● Exercise instructions
In the data that follows, every line containing the word "Tumor" should be returned.

● Available data
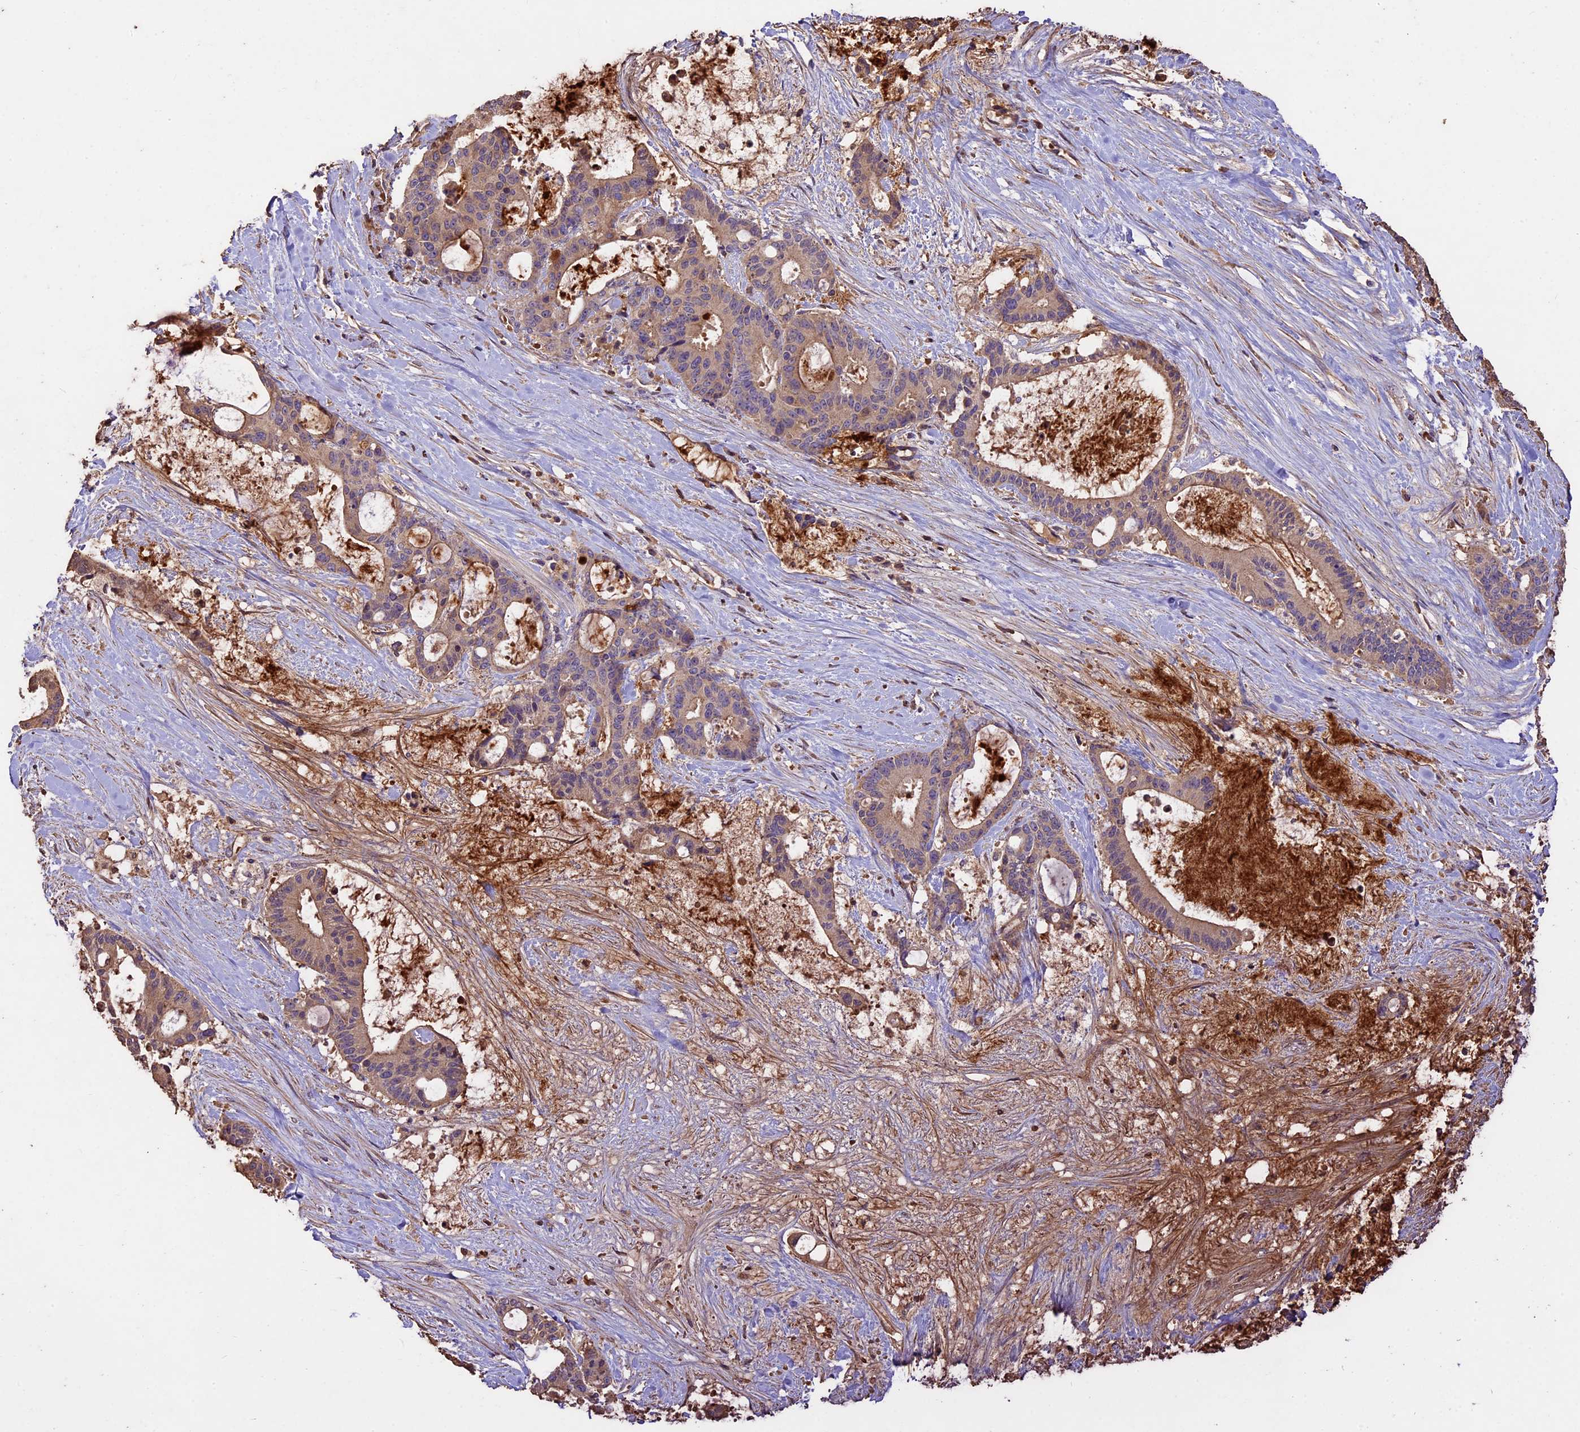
{"staining": {"intensity": "weak", "quantity": ">75%", "location": "cytoplasmic/membranous"}, "tissue": "liver cancer", "cell_type": "Tumor cells", "image_type": "cancer", "snomed": [{"axis": "morphology", "description": "Normal tissue, NOS"}, {"axis": "morphology", "description": "Cholangiocarcinoma"}, {"axis": "topography", "description": "Liver"}, {"axis": "topography", "description": "Peripheral nerve tissue"}], "caption": "Immunohistochemical staining of cholangiocarcinoma (liver) reveals low levels of weak cytoplasmic/membranous expression in approximately >75% of tumor cells.", "gene": "CRLF1", "patient": {"sex": "female", "age": 73}}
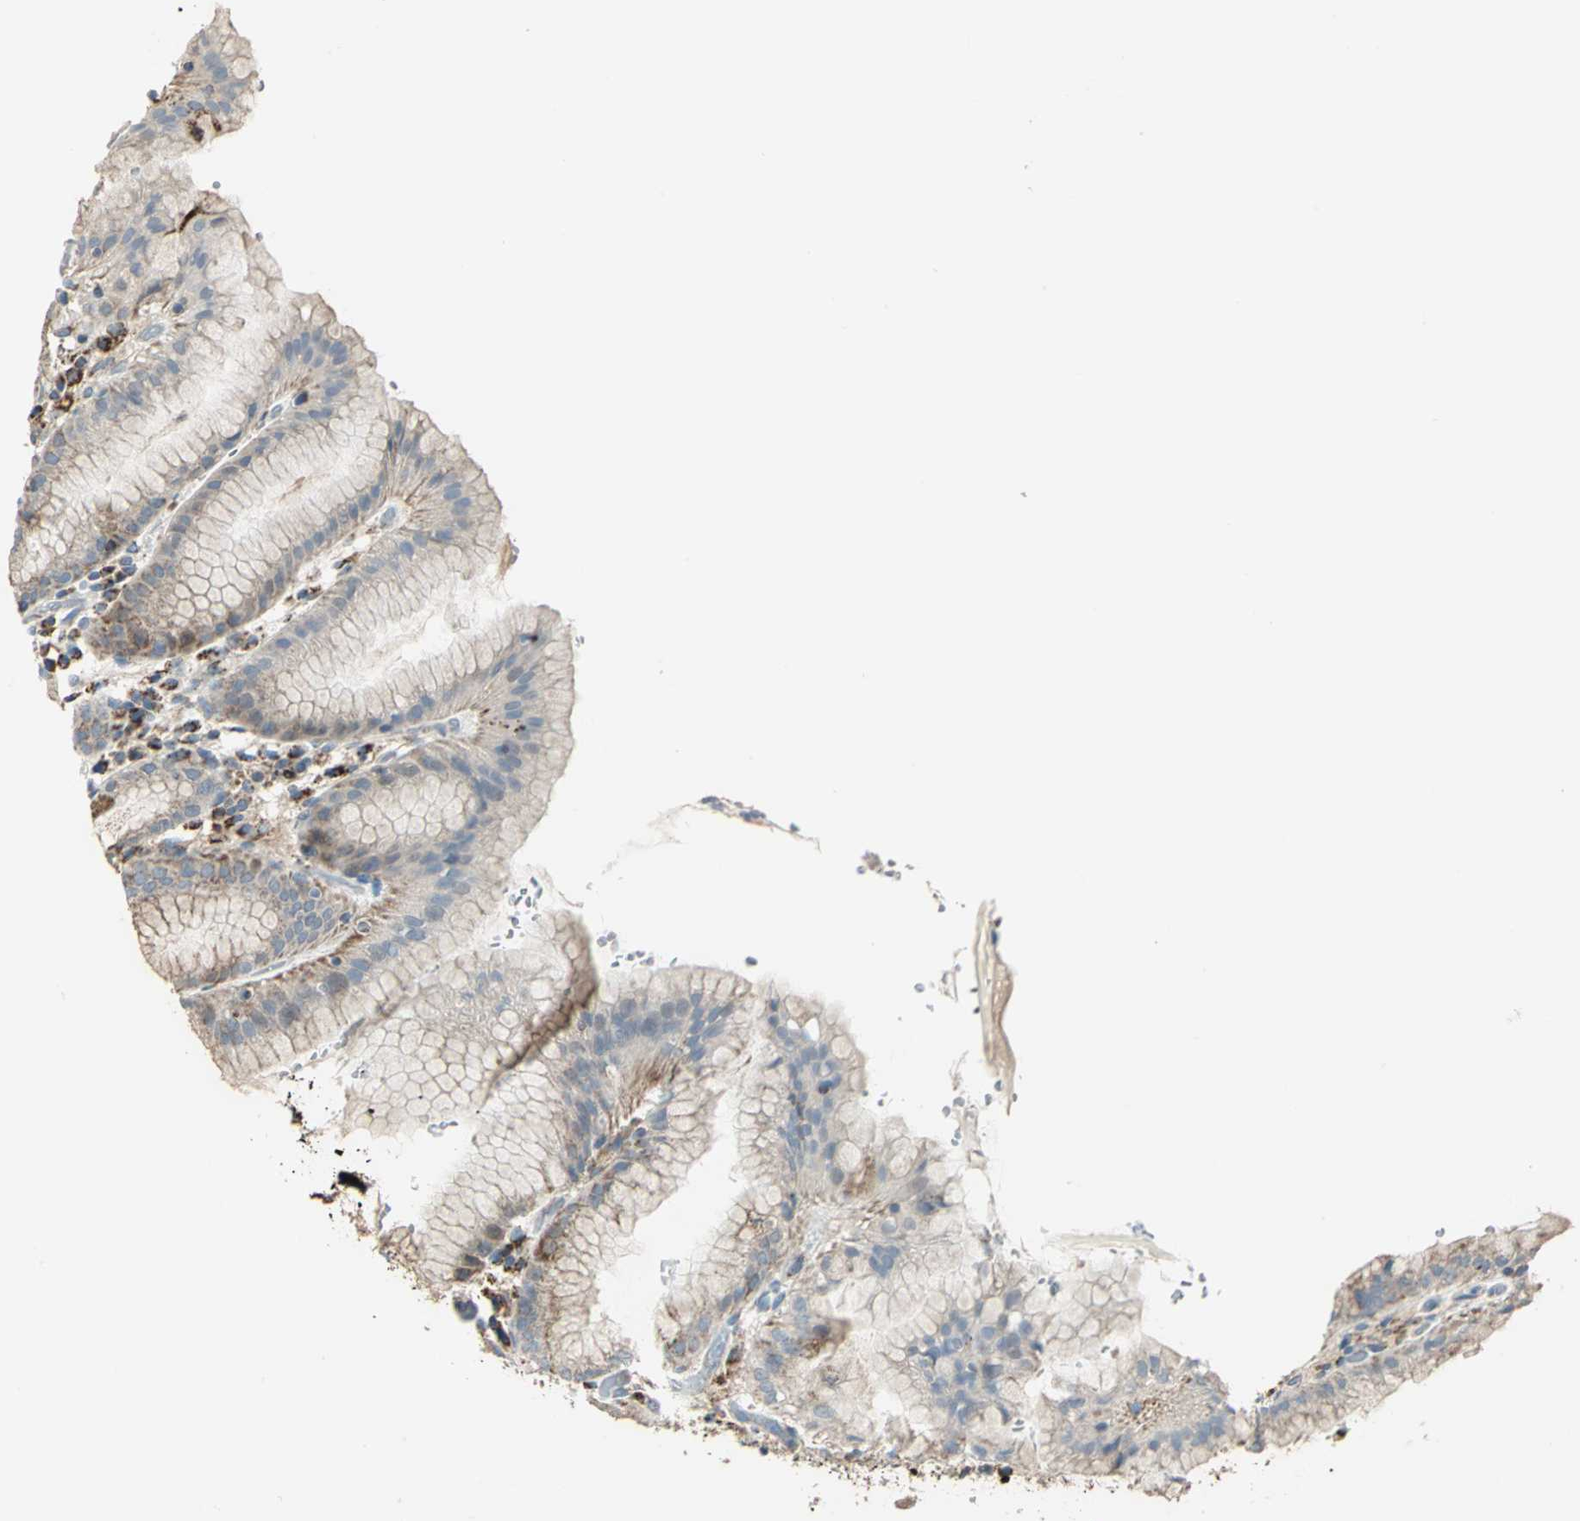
{"staining": {"intensity": "strong", "quantity": "25%-75%", "location": "cytoplasmic/membranous"}, "tissue": "stomach", "cell_type": "Glandular cells", "image_type": "normal", "snomed": [{"axis": "morphology", "description": "Normal tissue, NOS"}, {"axis": "topography", "description": "Stomach"}, {"axis": "topography", "description": "Stomach, lower"}], "caption": "DAB immunohistochemical staining of normal human stomach demonstrates strong cytoplasmic/membranous protein staining in approximately 25%-75% of glandular cells. The staining was performed using DAB to visualize the protein expression in brown, while the nuclei were stained in blue with hematoxylin (Magnification: 20x).", "gene": "ACADM", "patient": {"sex": "female", "age": 75}}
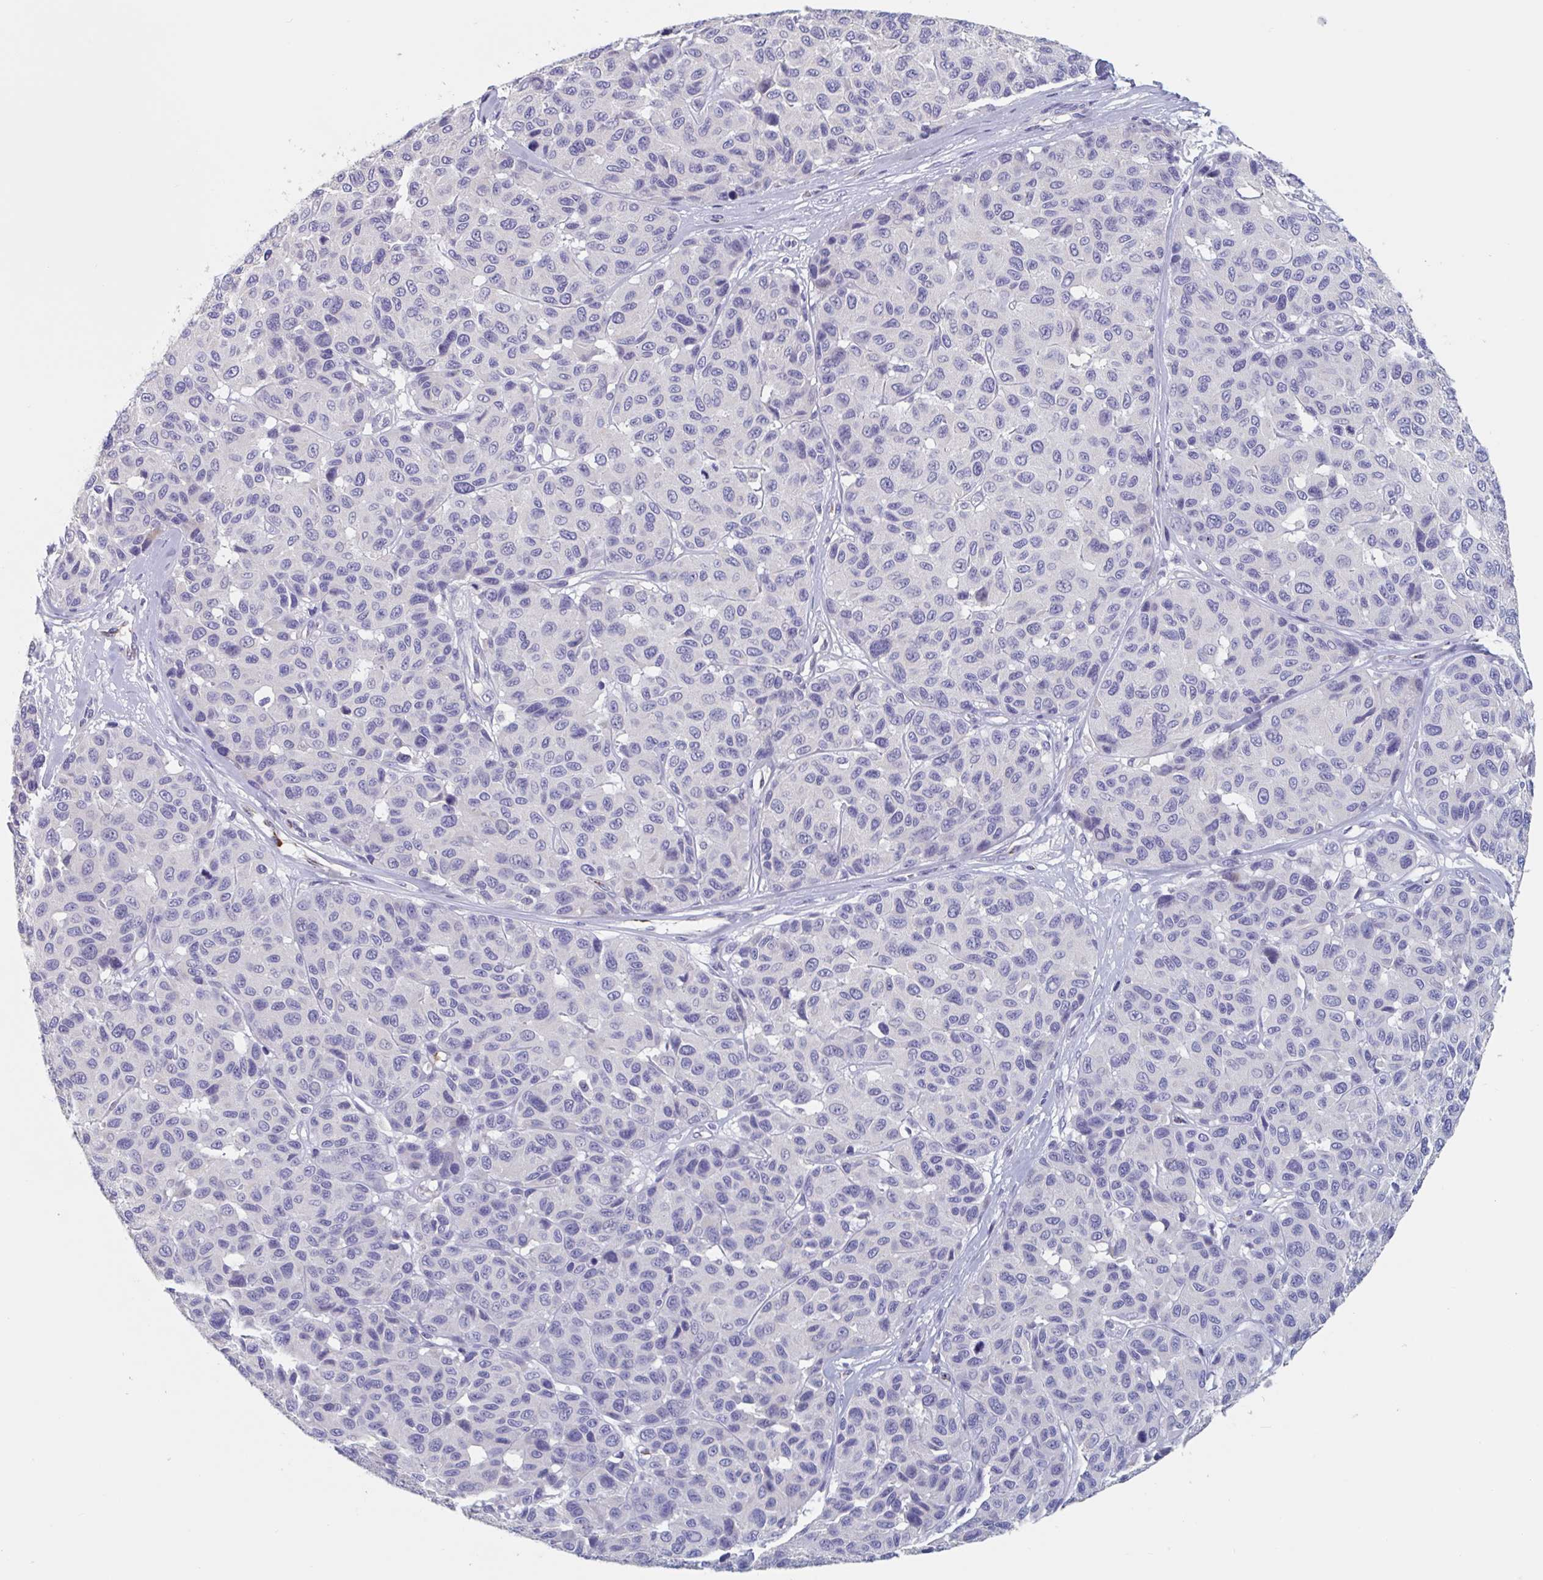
{"staining": {"intensity": "negative", "quantity": "none", "location": "none"}, "tissue": "melanoma", "cell_type": "Tumor cells", "image_type": "cancer", "snomed": [{"axis": "morphology", "description": "Malignant melanoma, NOS"}, {"axis": "topography", "description": "Skin"}], "caption": "A histopathology image of human malignant melanoma is negative for staining in tumor cells.", "gene": "ABHD16A", "patient": {"sex": "female", "age": 66}}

● Exercise answer
{"staining": {"intensity": "weak", "quantity": ">75%", "location": "cytoplasmic/membranous"}, "tissue": "liver cancer", "cell_type": "Tumor cells", "image_type": "cancer", "snomed": [{"axis": "morphology", "description": "Normal tissue, NOS"}, {"axis": "morphology", "description": "Cholangiocarcinoma"}, {"axis": "topography", "description": "Liver"}, {"axis": "topography", "description": "Peripheral nerve tissue"}], "caption": "Immunohistochemical staining of cholangiocarcinoma (liver) reveals low levels of weak cytoplasmic/membranous expression in approximately >75% of tumor cells.", "gene": "CRLF1", "patient": {"sex": "female", "age": 73}}
{"staining": {"intensity": "negative", "quantity": "none", "location": "none"}, "tissue": "melanoma", "cell_type": "Tumor cells", "image_type": "cancer", "snomed": [{"axis": "morphology", "description": "Malignant melanoma, NOS"}, {"axis": "topography", "description": "Skin"}], "caption": "A histopathology image of human malignant melanoma is negative for staining in tumor cells.", "gene": "ABHD16A", "patient": {"sex": "female", "age": 66}}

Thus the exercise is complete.